- Instrucciones:
A. Responde con datos del fragmento sobre la literatura económica:
(i) ¿En qué ámbito impregnan pensamientos y discursos los trabajos publicados?
(ii) ¿Entre qué dos términos se plantea la dicotomía de la disrupción tecnológica?
(iii) ¿Quiénes se hacen eco de tales problemáticas o de partes de ellas?
B. En el listado, sustituye "klik" por "tekan" en el tramo que empieza con la línea que contiene "list Jika Anda memang" y termina con la que contiene "picture [320, 118, 920, 602]", ambas incluidas. Devuelve solo esas líneas, sin ningún otro cambio.

- Fragmento del documento:
- - - - -
Los trabajos que se van publicando y divulgando empiezan a hacer mella entre la ciencia económica y, a su vez, impregnan pensamientos y discursos en el ámbito político. Las coordenadas de reflexión se ramifican, con fuerza, hacia otros relatos: el impacto del cambio climático –y los efectos para su mitigación–; la disrupción tecnológica –con la dicotomía entre trabajo humano y robotización–; la importancia crucial de la mujer en el mundo productivo, intelectual y tecnológico; los desequilibrios demográficos; o los procesos acelerados de desigualdad –a pesar de los avances innegables en muchos campos–. La literatura económica es ya abundante en esos temas, y en ellos también intervienen aportaciones consideradas antaño como infrecuentes: las autoridades monetarias se hacen eco de tales problemáticas o de partes de las mismas.
- - - - -
- Filas:
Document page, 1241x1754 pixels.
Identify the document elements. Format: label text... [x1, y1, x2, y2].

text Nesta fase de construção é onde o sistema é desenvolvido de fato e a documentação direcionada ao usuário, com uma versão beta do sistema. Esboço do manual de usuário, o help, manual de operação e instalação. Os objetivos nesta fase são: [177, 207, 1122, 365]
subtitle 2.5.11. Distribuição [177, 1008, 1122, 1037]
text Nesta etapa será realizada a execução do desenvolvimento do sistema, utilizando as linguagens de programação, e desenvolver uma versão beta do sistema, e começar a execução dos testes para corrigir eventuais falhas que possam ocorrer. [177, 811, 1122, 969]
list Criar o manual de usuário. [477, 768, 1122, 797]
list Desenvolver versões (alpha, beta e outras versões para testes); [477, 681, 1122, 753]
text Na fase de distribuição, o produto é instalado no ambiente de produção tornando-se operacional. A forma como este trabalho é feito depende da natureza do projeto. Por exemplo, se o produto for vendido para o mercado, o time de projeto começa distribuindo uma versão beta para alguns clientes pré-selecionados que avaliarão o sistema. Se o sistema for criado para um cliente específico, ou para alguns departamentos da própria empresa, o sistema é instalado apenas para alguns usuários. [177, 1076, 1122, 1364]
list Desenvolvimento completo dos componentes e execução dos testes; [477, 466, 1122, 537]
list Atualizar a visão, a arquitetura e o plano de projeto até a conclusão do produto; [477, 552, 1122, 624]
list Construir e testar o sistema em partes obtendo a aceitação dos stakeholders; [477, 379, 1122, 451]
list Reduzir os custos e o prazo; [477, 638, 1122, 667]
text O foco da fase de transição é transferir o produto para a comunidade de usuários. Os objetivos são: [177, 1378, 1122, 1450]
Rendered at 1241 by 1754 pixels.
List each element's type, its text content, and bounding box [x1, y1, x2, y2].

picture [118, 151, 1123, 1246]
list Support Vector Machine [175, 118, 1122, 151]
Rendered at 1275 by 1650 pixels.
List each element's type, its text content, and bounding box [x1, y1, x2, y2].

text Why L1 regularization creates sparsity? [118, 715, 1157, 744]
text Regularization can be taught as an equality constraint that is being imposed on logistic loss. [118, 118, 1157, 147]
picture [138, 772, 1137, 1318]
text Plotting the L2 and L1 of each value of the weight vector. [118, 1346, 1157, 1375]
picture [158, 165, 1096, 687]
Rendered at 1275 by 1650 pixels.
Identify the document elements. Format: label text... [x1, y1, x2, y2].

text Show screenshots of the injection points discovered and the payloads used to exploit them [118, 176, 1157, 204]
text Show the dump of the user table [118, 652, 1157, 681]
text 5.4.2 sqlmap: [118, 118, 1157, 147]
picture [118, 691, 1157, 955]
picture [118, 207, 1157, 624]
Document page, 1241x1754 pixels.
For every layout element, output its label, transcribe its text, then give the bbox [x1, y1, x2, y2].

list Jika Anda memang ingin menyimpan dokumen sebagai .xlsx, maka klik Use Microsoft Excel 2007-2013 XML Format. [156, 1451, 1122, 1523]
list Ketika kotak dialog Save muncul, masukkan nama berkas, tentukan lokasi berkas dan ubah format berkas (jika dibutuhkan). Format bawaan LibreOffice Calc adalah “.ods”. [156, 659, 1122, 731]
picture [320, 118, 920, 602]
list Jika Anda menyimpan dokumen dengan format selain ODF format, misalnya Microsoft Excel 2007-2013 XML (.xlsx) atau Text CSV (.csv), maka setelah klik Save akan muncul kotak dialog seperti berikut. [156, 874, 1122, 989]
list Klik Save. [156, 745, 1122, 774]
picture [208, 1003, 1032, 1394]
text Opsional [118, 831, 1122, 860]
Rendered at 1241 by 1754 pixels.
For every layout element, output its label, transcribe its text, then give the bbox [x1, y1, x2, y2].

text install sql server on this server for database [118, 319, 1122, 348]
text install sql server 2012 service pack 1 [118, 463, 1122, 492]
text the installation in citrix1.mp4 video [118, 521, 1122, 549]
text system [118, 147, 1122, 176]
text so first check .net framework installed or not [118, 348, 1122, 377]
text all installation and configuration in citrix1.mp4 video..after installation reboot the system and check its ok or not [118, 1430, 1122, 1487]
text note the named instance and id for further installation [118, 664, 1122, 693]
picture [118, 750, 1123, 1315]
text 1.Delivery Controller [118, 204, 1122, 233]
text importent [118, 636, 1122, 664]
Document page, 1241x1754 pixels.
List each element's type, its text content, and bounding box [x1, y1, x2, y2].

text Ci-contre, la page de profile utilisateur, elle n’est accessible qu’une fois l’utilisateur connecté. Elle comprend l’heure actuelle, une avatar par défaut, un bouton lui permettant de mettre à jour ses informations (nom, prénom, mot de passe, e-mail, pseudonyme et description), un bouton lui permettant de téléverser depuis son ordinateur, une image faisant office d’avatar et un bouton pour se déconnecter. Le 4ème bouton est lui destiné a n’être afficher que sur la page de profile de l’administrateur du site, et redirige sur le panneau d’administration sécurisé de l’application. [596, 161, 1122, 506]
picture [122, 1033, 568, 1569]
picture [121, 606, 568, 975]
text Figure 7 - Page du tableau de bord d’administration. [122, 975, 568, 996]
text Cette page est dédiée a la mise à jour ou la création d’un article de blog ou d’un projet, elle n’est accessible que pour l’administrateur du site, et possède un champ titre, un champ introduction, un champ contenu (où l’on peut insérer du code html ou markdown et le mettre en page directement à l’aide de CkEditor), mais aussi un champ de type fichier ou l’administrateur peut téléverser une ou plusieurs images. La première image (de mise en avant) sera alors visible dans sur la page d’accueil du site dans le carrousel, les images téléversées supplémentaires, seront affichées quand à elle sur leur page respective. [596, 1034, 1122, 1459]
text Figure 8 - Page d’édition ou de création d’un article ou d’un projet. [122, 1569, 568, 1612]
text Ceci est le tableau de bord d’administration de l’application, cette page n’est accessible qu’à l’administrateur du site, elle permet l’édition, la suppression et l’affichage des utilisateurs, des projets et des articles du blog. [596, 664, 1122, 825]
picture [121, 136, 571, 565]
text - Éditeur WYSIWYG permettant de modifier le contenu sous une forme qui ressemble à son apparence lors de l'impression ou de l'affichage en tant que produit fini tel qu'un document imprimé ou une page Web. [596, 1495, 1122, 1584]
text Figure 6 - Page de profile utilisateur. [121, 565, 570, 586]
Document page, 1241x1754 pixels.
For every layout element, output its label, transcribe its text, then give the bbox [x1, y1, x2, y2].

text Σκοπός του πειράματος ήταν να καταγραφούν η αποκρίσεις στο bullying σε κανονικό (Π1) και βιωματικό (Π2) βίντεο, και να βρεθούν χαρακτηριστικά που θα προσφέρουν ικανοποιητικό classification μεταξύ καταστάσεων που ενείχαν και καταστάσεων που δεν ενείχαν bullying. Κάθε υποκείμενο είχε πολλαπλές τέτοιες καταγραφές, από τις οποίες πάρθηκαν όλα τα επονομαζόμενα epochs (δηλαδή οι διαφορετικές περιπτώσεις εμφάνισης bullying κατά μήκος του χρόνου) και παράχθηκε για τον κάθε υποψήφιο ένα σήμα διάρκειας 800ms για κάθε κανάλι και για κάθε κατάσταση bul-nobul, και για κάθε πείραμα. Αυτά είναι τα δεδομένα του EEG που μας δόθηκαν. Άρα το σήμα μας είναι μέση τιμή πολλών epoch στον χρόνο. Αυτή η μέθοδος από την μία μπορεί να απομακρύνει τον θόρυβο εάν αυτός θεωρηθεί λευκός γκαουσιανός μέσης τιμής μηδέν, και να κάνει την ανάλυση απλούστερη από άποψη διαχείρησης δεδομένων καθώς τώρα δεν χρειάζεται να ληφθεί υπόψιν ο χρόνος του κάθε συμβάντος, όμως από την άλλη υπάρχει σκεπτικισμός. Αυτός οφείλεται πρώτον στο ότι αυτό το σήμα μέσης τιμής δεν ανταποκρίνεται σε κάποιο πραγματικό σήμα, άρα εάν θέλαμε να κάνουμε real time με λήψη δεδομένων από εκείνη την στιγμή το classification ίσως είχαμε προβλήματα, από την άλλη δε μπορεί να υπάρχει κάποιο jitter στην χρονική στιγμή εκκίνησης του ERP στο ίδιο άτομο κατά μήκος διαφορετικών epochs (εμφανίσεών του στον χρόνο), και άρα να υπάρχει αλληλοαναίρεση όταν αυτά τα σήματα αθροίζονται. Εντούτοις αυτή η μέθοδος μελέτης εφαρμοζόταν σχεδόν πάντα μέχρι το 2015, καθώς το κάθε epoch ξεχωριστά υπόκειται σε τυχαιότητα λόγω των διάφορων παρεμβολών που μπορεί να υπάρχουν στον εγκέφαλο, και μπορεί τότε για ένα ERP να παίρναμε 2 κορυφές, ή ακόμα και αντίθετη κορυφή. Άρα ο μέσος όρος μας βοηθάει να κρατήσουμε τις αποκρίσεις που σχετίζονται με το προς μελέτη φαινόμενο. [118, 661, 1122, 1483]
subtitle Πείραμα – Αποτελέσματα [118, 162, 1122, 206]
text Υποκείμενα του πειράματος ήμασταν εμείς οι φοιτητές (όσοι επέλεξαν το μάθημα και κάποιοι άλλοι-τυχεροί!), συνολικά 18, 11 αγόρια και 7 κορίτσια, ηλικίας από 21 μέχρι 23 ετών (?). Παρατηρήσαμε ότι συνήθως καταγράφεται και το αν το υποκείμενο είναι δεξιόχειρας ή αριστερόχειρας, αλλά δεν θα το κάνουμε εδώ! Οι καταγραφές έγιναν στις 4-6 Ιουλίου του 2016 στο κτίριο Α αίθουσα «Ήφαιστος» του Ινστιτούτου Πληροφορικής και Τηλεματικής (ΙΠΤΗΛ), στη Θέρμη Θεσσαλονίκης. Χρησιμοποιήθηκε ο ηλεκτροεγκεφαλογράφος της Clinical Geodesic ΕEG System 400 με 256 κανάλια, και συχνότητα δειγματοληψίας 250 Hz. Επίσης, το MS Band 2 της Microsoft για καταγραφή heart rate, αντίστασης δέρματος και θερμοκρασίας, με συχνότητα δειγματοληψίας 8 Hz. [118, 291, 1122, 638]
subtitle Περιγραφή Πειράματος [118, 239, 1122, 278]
- - - - -
- Respuestas por tarea:
A.
(i) En el ámbito político.
(ii) Entre trabajo humano y robotización.
(iii) Las autoridades monetarias.

B.
list Jika Anda memang ingin menyimpan dokumen sebagai .xlsx, maka tekan Use Microsoft Excel 2007-2013 XML Format. [156, 1451, 1122, 1523]
list Ketika kotak dialog Save muncul, masukkan nama berkas, tentukan lokasi berkas dan ubah format berkas (jika dibutuhkan). Format bawaan LibreOffice Calc adalah “.ods”. [156, 659, 1122, 731]
picture [320, 118, 920, 602]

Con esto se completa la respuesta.